The tumor microenvironment (TME) is composed of immune cells, mesenchymal cells, endothelial cells, inflammatory mediators and extracellular matrix (ECM) molecules [30, 31]. The composition and abundance of immune cells in the tumor microenvironment strongly influence the progression of tumors and the effect of immunotherapy [32–34]. We found that the expression levels of CDK1 were correlated with immune cell infiltration. We speculate that CDK1 is involved in the process of melanoma metastasis by regulating the function of the tumor microenvironment. Therefore, the function and pathway of CDK-mediated immune cell-infiltration need to be further investigated.
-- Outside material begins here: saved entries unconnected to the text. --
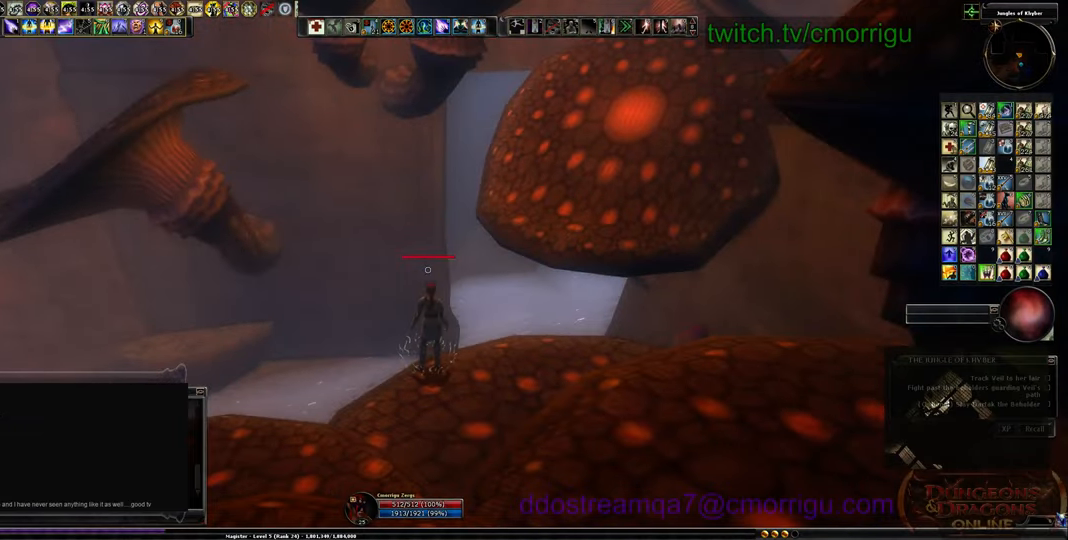
{"keys": ["a", "s"], "events": [[233, "s", "down"], [300, "a", "down"]]}
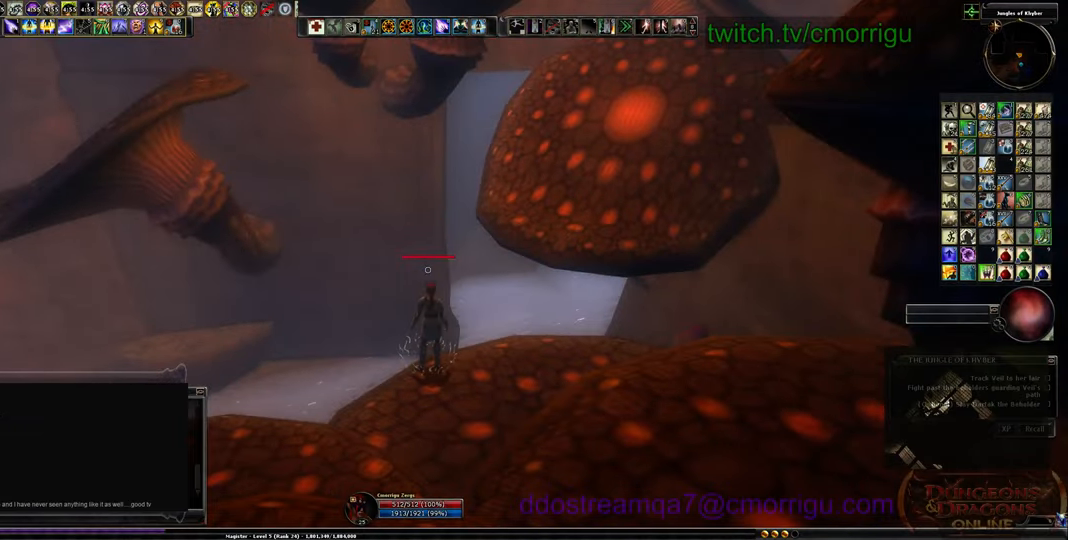
{"keys": [], "events": [[33, "a", "up"], [33, "s", "up"]]}
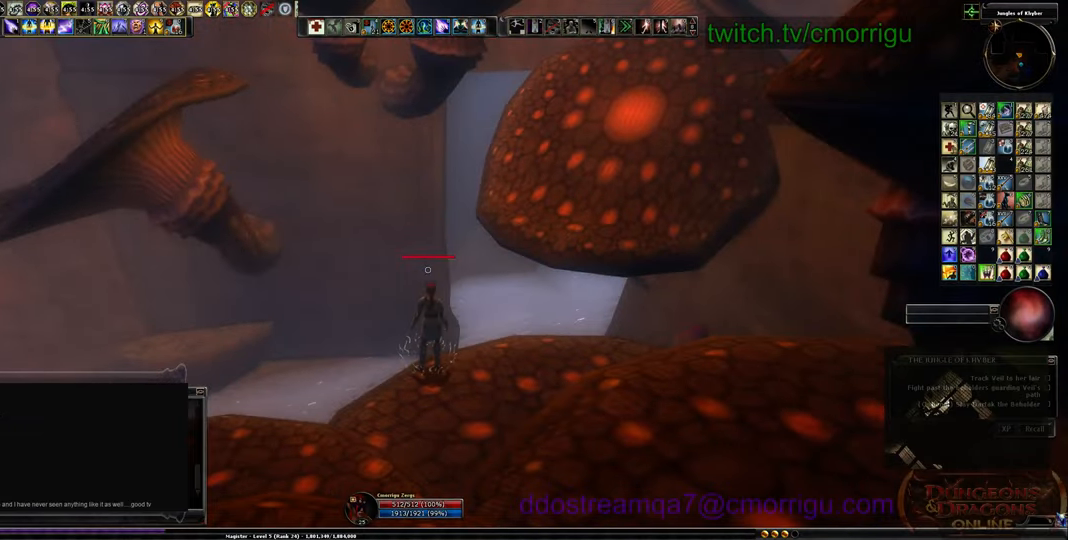
{"keys": [], "events": []}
Currently, according to the genotype and stage of melanoma, targeted therapy, such as BRAF inhibitors and MEK inhibitors, has been used as first-line treatment or adjuvant therapy for patients . In 2011, the FDA approved the first targeted therapeutic drug for advanced BRAF-mutant melanoma, vemurafenib . In this study, ten drugs were identified, that may serve as potential therapeutic targets. Rucaparib, as a PAPP inhibitor, has been approved by the FDA for the clinical treatment of ovarian cancer . In a phase II study, temozolomide (150–200 mg/m(2)/day) was safely given with rucaparib, increasing progression-free survival over historical controls in patients with advanced metastatic melanoma. Dinaciclib induces p53 expression while simultaneously downregulating the expression of the antiapoptotic factors Mcl-1 and XIAP in melanoma cell lines . The small-molecule drug AT-7519 diminished MDM4 levels and activated p53 in the A375 melanoma cell line . Other drugs have not been reported in the literature for the treatment of melanoma metastasis.
The main limitation of our study was only the analysis of bioinformatics, so it was urgent to carry out cytological experiments, animal experiments, and drug trials to verify these hub genes in melanoma metastasis.